Finding optimal solution paths for combinatorial puzzles like the Rubik's Cube, sliding tile puzzles, and Lights Out remains a classical challenge in artificial intelligence. Heuristic search algorithms, such as A* , guarantee path optimality only when using an admissible heuristic-one that never overestimates the true remaining cost-to-go. Deep reinforcement learning (RL) methods like DeepCubeA train deep neural networks to approximate cost-to-go heuristics. However, standard mean-squared error (MSE) training regularly yields overestimations, violating admissibility and compromising solution optimality. In this paper, we introduce a generalizable framework for learning validation-calibrated admissible neural heuristics. We train a value network using an underestimating Admissible Bellman Operator combined with an Asymmetric Loss function to penalize overestimation.
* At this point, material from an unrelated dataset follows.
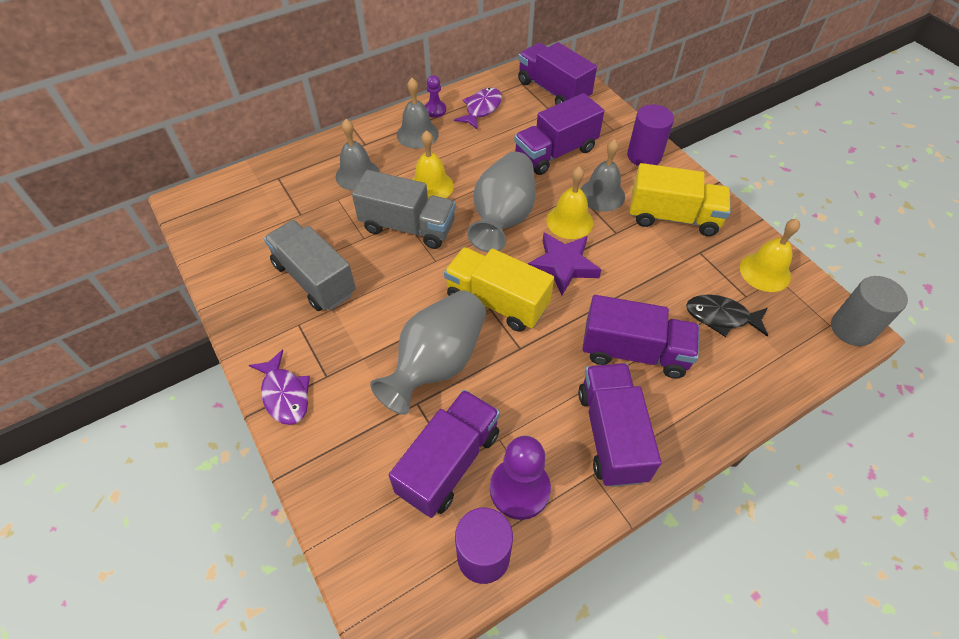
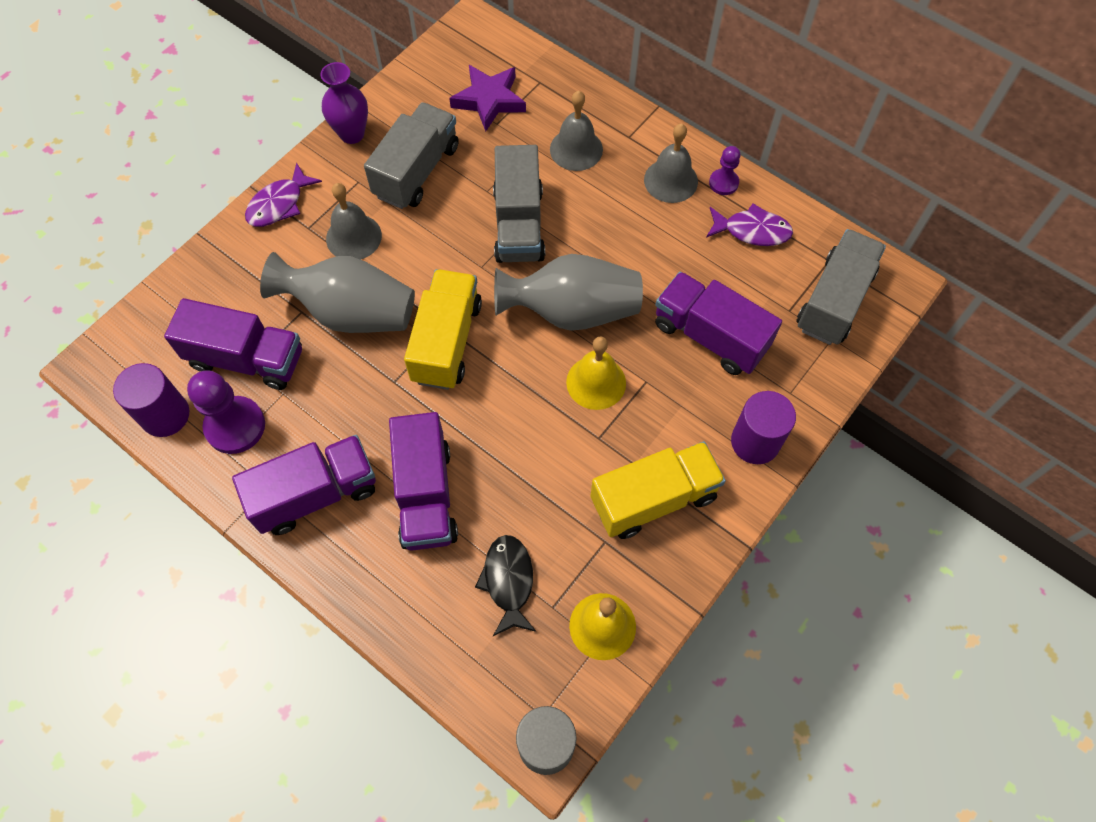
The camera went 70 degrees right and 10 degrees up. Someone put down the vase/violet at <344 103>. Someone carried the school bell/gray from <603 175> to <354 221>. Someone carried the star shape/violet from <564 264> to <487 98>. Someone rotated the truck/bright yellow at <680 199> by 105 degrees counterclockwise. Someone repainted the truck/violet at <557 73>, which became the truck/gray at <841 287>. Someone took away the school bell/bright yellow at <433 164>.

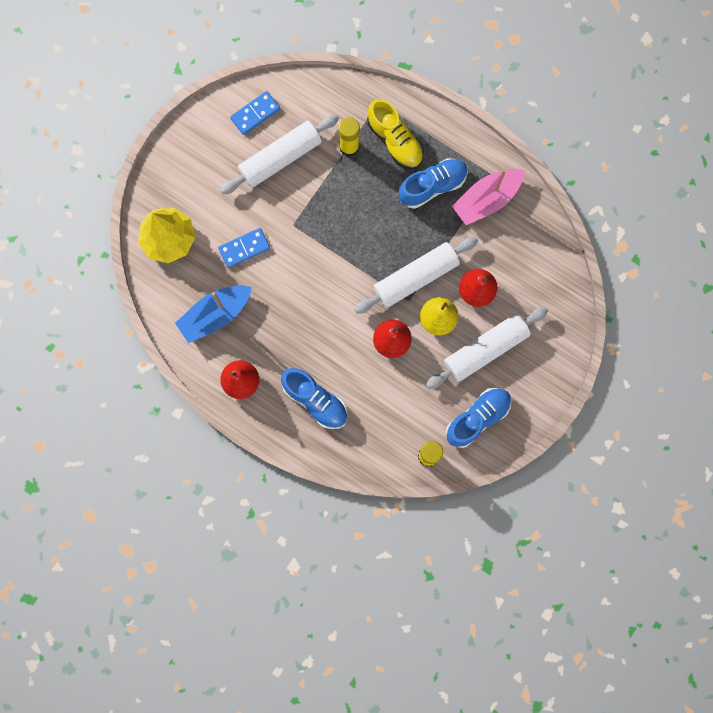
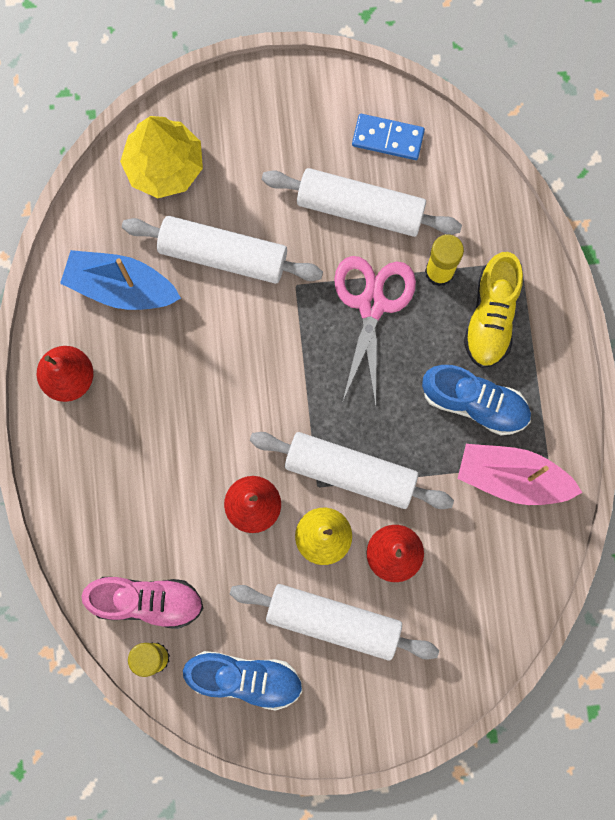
The camera went 50 degrees right and 0 degrees up. Someone put down the sneaker/rosy at <142 603>. Someone swapped the domino tile/cobalt at <244 248> for the rolling pin/pure white at <222 250>. Someone put down the shears/rosy at <375 331>. Someone took away the sneaker/cobalt at <314 398>.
To account for residual neural function approximation errors, we propose a post-hoc calibration safety offset computed over validation scrambles. We demonstrate that our calibrated neural heuristics achieve no observed admissibility violations under the evaluation protocol and preserve path optimality in practice while reducing search node expansions by up to 83.0% on a 2 by 2 Rubik's Cube, 19.9% on a 3 by 3 Lights Out grid, and 1.9% on an 8-Puzzle compared to standard analytical baselines.